> **PASSAGE TO READ**
XOR Subset Query and Update

You are given an integer sequence \(a_1, a_2, \ldots, a_n\) of length \(n\). You need to process \(m\) operations on the sequence. Each operation is represented by four integers \(opt\), \(l\), \(r\), \(v\), and is one of the following types:

• When \(opt = 1\): For every index \(i\) in the range \([l,r]\), update \(a_i\) as \(a_i = a_i \oplus v\), where \(\oplus\) denotes the bitwise XOR operation.
• When \(opt = 2\): Query the subarray \(a_l, a_{l+1}, \ldots, a_r\). You are allowed to pick any subset of these numbers (possibly empty) and take their XOR sum. Let this XOR sum be \(X\). Your task is to compute the maximum possible value of \(X \oplus v\) over all subsets (recall that the XOR of an empty set is 0).

Note: All formulas are represented in \(\LaTeX\) format.

inputFormat

The first line contains two integers \(n\) and \(m\), representing the length of the sequence and the number of operations, respectively.

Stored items

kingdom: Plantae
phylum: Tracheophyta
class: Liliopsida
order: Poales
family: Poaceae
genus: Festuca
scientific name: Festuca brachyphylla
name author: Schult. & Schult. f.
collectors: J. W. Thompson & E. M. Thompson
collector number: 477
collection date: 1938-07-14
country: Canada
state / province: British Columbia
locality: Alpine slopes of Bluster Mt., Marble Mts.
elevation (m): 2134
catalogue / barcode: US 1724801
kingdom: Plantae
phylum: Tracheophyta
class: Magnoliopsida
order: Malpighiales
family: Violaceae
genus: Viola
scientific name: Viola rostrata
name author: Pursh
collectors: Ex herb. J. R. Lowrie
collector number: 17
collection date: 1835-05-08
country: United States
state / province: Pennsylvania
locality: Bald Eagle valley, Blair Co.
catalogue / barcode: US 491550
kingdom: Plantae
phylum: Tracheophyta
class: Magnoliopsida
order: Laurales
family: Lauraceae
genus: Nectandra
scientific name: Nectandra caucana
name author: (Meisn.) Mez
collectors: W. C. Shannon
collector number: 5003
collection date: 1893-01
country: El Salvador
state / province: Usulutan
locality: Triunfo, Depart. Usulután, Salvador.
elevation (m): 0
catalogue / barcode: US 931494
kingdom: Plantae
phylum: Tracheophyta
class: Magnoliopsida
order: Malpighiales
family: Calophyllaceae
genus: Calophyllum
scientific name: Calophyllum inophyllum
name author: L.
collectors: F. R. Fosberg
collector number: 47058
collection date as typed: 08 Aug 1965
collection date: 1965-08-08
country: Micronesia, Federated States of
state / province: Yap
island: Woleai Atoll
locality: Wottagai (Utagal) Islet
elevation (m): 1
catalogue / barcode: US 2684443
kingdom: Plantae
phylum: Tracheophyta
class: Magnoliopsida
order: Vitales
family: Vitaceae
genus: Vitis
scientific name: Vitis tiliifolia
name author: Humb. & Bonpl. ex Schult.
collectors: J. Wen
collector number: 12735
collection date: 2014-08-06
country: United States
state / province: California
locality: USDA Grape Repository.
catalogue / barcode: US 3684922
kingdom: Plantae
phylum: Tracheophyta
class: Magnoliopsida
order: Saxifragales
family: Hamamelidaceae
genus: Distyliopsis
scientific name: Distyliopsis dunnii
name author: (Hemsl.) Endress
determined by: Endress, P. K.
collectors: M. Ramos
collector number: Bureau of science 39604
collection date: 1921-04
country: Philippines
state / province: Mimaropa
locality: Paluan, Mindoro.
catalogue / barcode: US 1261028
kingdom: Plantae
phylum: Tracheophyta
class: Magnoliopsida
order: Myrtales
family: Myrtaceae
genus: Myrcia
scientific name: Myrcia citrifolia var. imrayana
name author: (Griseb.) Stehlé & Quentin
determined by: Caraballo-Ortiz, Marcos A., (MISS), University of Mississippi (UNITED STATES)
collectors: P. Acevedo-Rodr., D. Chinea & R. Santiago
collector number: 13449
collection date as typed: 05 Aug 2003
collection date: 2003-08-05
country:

> **TASK INSTRUCTIONS**
Answer these from the XOR problem statement:
1. When opt = 1, what happens to each a_i with i in [l, r]?
2. What is the XOR of an empty set?
3. What two numbers are on the first line of the input?
The rows aren't needed here.

> **FULL RESPONSE**
1. It is replaced by a_i XOR v.
2. It is 0.
3. n and m: the length of the sequence and the number of operations.